## [Exercise requirements]
Put the lines from the line with "Pokročilé hledání" up to and including the line with "Vypadavanie chatu" into a Markdown table with the columns Row and Line, numbering each row and leaving out blank lines.

## [Lines contained in a dataset]
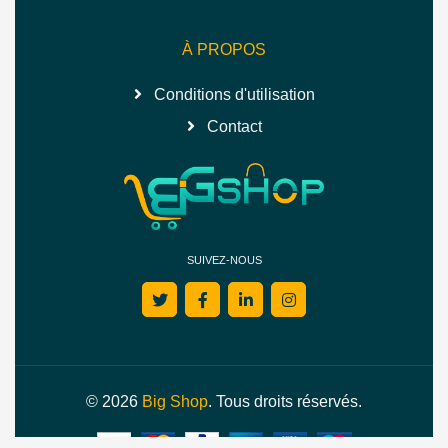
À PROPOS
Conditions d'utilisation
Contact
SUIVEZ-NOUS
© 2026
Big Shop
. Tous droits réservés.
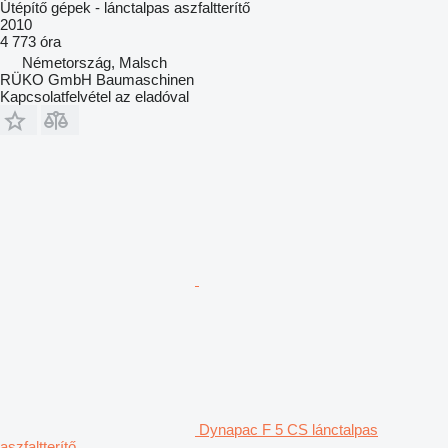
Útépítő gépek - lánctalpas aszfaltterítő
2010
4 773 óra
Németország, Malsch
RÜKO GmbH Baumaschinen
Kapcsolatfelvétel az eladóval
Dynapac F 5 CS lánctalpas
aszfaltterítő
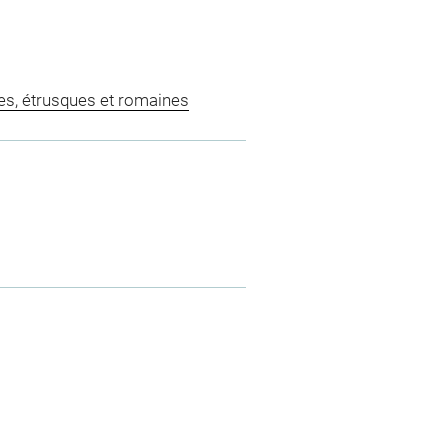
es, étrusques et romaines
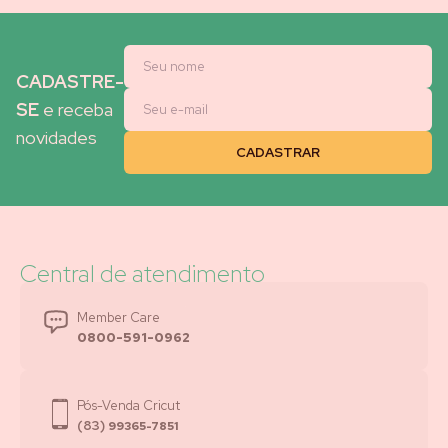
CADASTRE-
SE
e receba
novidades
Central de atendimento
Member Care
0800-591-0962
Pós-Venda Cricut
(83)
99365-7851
* * *
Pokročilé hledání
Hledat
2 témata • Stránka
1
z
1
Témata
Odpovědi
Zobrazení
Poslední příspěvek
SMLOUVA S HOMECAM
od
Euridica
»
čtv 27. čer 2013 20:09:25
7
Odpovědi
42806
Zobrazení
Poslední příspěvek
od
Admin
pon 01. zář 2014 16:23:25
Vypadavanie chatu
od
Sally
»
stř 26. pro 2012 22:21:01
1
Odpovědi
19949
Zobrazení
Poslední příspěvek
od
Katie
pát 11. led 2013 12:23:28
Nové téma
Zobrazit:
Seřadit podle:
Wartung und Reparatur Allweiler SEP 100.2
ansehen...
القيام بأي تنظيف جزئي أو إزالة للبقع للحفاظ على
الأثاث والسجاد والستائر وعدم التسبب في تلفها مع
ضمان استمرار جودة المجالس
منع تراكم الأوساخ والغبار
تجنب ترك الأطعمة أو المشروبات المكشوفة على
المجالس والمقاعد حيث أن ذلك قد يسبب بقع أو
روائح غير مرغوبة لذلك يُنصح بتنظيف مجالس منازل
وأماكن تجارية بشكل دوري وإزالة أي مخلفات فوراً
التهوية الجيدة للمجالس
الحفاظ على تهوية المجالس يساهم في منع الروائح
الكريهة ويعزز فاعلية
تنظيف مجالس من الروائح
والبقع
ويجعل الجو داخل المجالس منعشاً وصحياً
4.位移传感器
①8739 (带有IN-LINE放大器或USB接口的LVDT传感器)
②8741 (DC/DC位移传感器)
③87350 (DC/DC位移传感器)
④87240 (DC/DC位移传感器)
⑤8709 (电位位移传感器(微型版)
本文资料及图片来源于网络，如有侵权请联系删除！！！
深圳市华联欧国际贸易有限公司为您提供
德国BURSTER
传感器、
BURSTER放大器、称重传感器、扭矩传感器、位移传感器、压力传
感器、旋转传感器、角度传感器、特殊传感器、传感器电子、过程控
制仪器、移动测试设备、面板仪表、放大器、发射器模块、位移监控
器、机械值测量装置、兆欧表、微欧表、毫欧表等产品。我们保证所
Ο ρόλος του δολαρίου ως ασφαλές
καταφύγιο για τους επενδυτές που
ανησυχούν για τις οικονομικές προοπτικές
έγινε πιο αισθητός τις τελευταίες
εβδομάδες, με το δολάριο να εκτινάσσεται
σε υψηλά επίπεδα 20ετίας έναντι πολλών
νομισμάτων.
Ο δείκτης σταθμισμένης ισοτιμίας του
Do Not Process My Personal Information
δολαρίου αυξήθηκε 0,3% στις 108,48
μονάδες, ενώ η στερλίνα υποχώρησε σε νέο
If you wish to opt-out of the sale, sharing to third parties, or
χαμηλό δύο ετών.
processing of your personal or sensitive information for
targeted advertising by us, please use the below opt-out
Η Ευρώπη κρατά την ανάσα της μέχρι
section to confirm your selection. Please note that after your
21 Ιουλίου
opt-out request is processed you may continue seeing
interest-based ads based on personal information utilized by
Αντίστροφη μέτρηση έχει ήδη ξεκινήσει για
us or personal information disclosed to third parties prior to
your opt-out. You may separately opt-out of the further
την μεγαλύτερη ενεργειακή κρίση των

## [Task output]
| Row | Line |
|---|---|
| 1 | Pokročilé hledání |
| 2 | Hledat |
| 3 | 2 témata • Stránka |
| 4 | 1 |
| 5 | z |
| 6 | 1 |
| 7 | Témata |
| 8 | Odpovědi |
| 9 | Zobrazení |
| 10 | Poslední příspěvek |
| 11 | SMLOUVA S HOMECAM |
| 12 | od |
| 13 | Euridica |
| 14 | » |
| 15 | čtv 27. čer 2013 20:09:25 |
| 16 | 7 |
| 17 | Odpovědi |
| 18 | 42806 |
| 19 | Zobrazení |
| 20 | Poslední příspěvek |
| 21 | od |
| 22 | Admin |
| 23 | pon 01. zář 2014 16:23:25 |
| 24 | Vypadavanie chatu |